On 3 May 2015, Yaacob was eating with another friend at SSBB Enterprise when Rashid, who also happened to visit the coffeeshop, approached their table. An argument broke out between Yaacob and Rashid during which the latter punched Yaacob’s face.
As a result, Yaacob fell to the floor. He later got up and shouted in Malay, “Wait for me to finish my food, then we can talk.”
A third party pulled Rashid away and the owner of the coffeeshop told Rashid not to escalate matters as it would affect his business. Rashid apologised and returned to his table.
As Yaacob continued with his meal, he told his friend that he would do something to Rashid, said the prosecution. Despite his friend’s advice to forget about the matter, Yaacob told his friend he was leaving for a short while and ask him to stay put.
Yaacob then went to the ayam penyet stall where he took a pair of red kitchen scissors. He place the scissors in his rear pocket but was spotted by a stall assistant who told him to return the scissors and not cause trouble. Yaacob ignored her and walked away but the stall’s chef managed to wrest the scissors from him.
Undeterred, Yaacob went to a nearby Sheng Siong Supermarket and bought a kitchen knife with a 13cm blade.
He then returned to the coffeeshop where he called his mother and sought her forgiveness. At around 9pm, Rashid approached Yaacob to reconcile their differences but the latter said there was nothing to talk about. Yaacob then took out the knife and stabbed Rashid in the back in one swift action, said the prosecution.
Rashid then fled, with Yaacob chasing after him. Rashid fell at the slip road in front of the coffeeshop and Yaacob kicked him once in the face before leaving.
Rashid was conveyed to Tan Tock Seng Hospital but was pronounced dead at 10.12pm. An autopsy certified that he died from the stab wound. Yaacob was arrested the next day.
During court proceedings, it was revealed Yaacob was previously charged on one count of murder after causing the death of his brother-in-law during a domestic dispute. However, the charge was withdrawn after Yaacob was found to be of unsound mind due to epilepsy.
Yaacob was instead detained at the Institute of Mental Health from 2000 to 2007. He continued with his medical treatment until 2011.
For the current case however, Yaacob was found to fit to plead guilty.
In mitigation, Yaacob’s lawyer Anand Nalachandran – who was assigned by the Legal Assistance for Capital Offences scheme – pointed out that his client was not the initial aggressor and that there was no premeditated plan to kill.
Yaacob, who lives with his 86-year-old mother, is a widower. His wife, from whom he was estranged, died in 2008 and his only daughter died from leukemia when she was seven years old.
“Our client was often sad, frustrated and lonely. He also had difficulty sleeping. Our client had tried to keep his spirits up by cycling as a hobby and drinking with acquaintances at coffeeshops,” said Nalachandran.
The lawyer said that despite not knowing Rashid well, his client had helped Rashid find a job out of goodwill as Rashid was unemployed after having been released from prison.
“Our client’s goodwill was repaid with malice when our client misplaced (Rashid’s) daily salary (about $45) and Rashid refused to accept our client’s explanation and offer for partial payment,” said the lawyer. “Instead, (Rashid) ‘hammered’ our client on the head with his hand… our client did not retaliate.”

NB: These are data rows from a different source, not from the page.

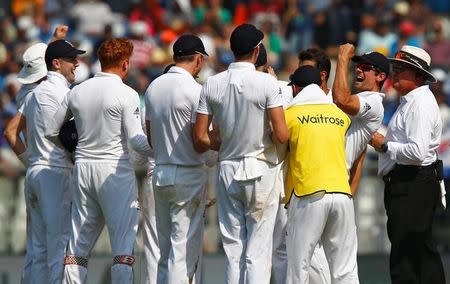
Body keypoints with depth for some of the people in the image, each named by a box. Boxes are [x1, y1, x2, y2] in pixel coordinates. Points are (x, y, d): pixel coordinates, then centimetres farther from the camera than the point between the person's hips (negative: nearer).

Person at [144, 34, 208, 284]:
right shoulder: (194, 90, -13)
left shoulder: (153, 87, 9)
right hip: (189, 175, -7)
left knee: (165, 248, 12)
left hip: (160, 172, 7)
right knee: (185, 247, -5)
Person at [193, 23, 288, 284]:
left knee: (233, 251, 9)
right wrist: (266, 142, 7)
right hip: (260, 169, -4)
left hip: (227, 170, 4)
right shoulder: (267, 82, -10)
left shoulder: (213, 84, 2)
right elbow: (281, 135, -15)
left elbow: (200, 140, 1)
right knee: (258, 252, -2)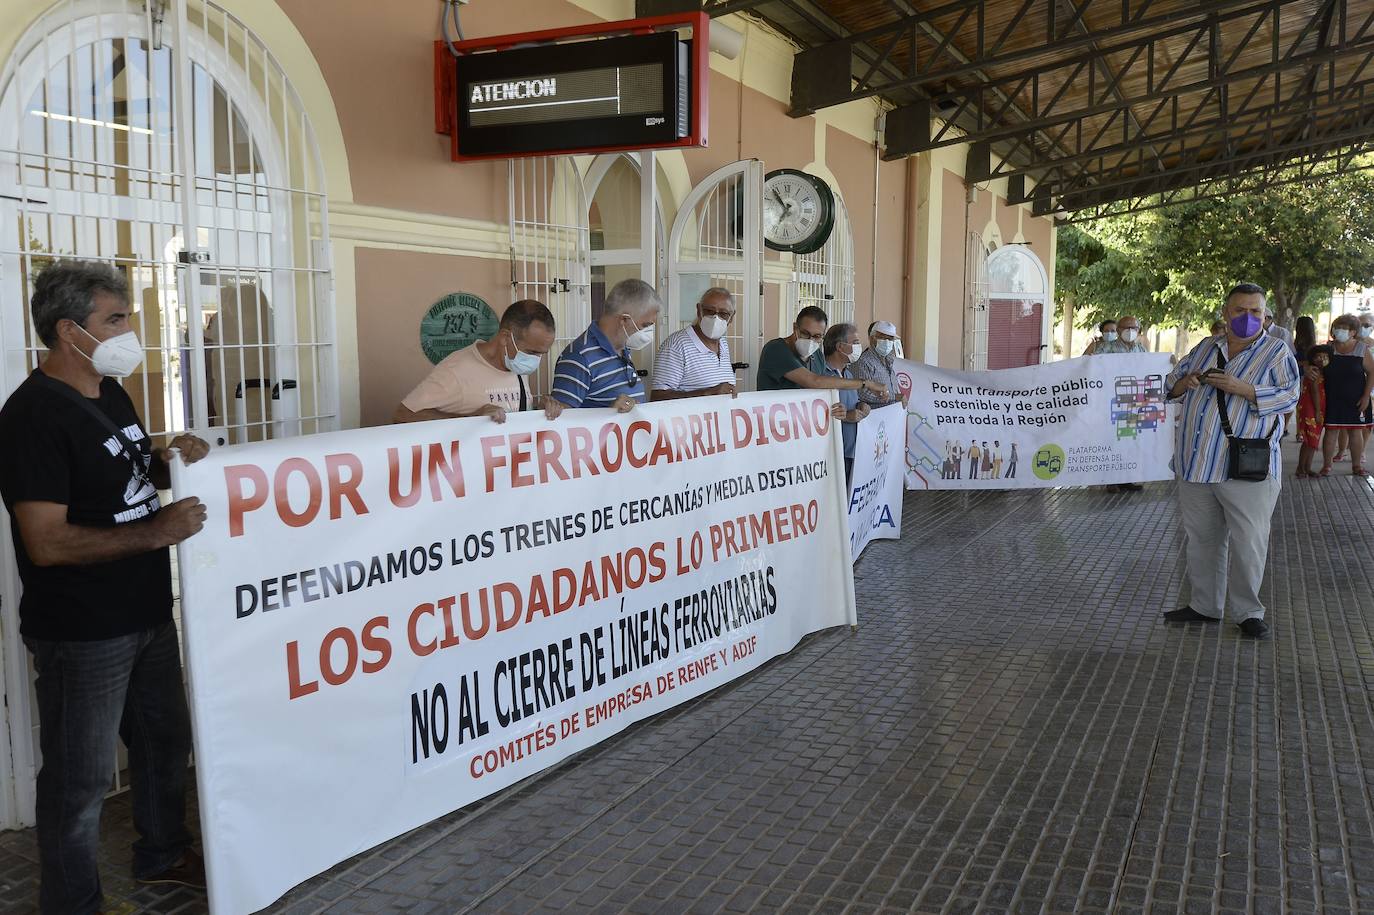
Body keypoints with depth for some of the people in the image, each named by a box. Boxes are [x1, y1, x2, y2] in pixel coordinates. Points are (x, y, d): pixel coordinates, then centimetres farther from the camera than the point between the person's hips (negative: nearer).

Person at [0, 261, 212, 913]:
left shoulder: (112, 395, 9)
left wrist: (171, 461, 1)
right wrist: (155, 532, -25)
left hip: (148, 615, 9)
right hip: (82, 634, -9)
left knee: (165, 741, 23)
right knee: (80, 779, 6)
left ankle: (162, 854, 43)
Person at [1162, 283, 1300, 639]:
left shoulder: (1277, 351, 1)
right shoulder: (1205, 348, 14)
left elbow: (1289, 395, -10)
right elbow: (1173, 385, 17)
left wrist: (1242, 389, -23)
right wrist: (1187, 382, -6)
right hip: (1197, 465, 5)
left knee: (1249, 543, -3)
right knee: (1202, 539, 13)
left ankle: (1247, 611, 12)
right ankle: (1205, 605, 25)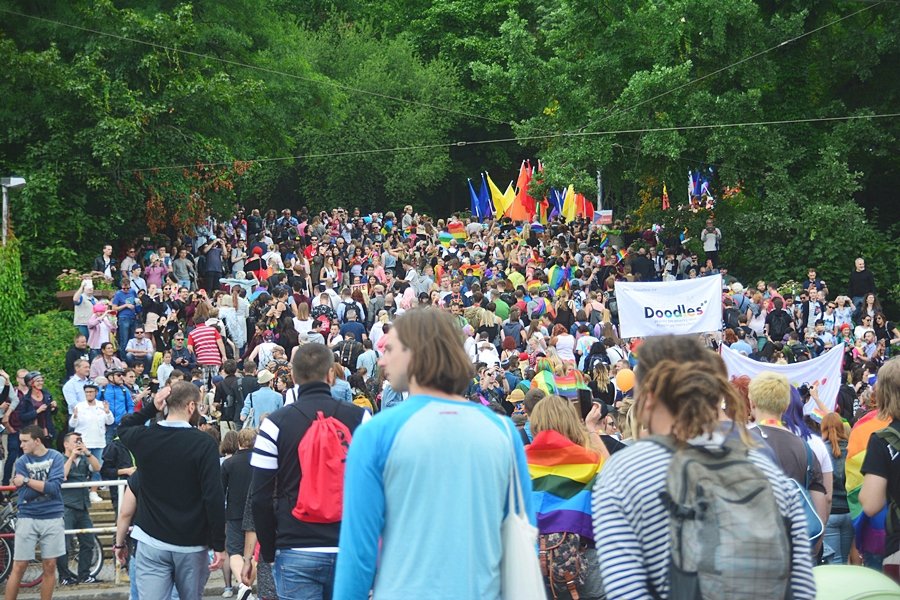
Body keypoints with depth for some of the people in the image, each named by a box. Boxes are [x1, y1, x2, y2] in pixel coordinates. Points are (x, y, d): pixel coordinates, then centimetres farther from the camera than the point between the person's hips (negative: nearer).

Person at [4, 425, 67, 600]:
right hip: (27, 518, 0)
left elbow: (54, 488, -14)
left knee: (49, 566, 5)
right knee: (19, 567, -2)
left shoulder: (56, 457, -2)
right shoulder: (21, 461, 0)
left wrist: (27, 481, -13)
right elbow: (25, 494, -8)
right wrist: (45, 485, -13)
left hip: (53, 518, 0)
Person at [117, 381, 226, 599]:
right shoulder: (203, 444, -11)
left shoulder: (143, 438, 0)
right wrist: (219, 545, -9)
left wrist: (151, 407, 12)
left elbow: (124, 427, 26)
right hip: (192, 544, -2)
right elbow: (214, 497, -15)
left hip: (152, 543, 2)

After repaying Rashid, Yaacob took pains to avoid him, even going so far as to quit his job.
The encounter at the coffeeshop on 3 May 2015 was entirely by chance and Rashid had spat and stomped on Yaacob’s foot, added Nalachandran.
The defence counsel argued for life imprisonment given the absence of particularly aggravating factors.

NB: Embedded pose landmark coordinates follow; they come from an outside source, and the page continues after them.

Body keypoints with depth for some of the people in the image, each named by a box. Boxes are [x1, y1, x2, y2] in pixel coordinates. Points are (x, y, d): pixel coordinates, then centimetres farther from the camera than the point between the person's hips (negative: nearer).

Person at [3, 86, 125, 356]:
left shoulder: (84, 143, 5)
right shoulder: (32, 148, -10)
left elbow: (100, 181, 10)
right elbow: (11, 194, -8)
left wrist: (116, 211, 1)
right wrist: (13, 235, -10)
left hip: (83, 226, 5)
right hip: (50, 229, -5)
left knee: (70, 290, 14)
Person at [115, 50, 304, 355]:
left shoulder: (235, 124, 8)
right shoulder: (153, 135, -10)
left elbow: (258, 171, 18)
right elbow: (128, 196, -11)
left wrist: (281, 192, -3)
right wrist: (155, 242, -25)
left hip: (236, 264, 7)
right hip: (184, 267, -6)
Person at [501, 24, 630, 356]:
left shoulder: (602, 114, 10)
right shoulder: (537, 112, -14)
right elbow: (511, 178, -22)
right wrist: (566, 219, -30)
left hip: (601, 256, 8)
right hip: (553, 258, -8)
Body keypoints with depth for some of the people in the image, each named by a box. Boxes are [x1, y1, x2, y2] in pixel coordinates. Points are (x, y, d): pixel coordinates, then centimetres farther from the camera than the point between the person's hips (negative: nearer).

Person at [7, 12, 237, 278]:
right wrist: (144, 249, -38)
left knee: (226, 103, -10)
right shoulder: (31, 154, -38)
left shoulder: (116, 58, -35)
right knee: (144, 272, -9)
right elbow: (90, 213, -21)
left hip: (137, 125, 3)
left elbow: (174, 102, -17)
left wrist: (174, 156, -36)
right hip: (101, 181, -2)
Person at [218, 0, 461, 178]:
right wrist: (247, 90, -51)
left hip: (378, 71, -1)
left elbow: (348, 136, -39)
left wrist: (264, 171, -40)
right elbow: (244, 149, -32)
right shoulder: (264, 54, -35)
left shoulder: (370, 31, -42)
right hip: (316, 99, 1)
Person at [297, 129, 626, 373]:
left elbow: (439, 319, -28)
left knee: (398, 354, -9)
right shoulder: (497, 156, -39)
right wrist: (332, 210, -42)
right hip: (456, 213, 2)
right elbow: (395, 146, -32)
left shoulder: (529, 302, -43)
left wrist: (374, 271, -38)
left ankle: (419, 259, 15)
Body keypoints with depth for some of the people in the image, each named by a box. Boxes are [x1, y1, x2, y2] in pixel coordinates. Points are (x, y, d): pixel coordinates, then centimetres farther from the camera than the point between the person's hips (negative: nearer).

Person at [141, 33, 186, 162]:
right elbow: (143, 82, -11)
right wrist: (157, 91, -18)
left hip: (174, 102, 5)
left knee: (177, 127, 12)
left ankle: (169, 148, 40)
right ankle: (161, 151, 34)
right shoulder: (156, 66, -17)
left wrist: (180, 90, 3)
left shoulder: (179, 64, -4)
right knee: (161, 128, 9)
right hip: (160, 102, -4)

The prosecution, represented by Deputy Public Prosecutors Sarah Ong and Mohamed Faizal, did not object to a life sentence.
In passing the sentence, Justice Chan Seng Oon agreed that the death sentence was not warranted.

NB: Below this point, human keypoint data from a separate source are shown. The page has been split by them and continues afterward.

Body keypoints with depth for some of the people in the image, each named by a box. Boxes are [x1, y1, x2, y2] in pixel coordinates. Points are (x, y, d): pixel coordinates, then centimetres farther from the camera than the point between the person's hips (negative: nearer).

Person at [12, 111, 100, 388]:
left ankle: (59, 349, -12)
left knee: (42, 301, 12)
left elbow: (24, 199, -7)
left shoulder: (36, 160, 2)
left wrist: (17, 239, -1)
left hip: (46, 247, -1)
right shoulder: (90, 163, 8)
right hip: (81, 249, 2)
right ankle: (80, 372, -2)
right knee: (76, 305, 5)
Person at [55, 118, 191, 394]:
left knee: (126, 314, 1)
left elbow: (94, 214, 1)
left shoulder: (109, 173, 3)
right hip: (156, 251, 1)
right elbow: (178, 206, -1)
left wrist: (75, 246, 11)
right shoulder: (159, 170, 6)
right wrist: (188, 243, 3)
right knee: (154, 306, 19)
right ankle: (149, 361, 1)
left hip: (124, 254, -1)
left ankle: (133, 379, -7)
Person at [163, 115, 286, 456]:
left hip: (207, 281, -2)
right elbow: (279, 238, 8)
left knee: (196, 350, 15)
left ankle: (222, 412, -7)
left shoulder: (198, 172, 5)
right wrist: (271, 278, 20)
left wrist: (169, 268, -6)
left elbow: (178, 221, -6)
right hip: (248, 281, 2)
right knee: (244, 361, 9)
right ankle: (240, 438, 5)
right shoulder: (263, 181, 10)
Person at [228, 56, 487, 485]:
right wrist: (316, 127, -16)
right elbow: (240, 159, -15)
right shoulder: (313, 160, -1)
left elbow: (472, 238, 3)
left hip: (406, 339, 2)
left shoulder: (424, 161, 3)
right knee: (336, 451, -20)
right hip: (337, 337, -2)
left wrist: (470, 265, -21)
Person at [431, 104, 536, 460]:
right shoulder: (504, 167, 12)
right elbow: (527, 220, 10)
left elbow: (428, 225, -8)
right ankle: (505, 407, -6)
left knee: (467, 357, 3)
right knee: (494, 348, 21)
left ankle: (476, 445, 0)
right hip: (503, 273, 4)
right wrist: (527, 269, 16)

The judge told Yaacob, “This is an unfortunate case in which (Rashid) started off by provoking you and of course, this should not have resulted in actions which are wholly disproportionate.” He also noted that Yaacob had saved the court’s time by admitting to the offences.
For murder, Yaacob could have been punished with death. He cannot be caned as he is above 50 years old.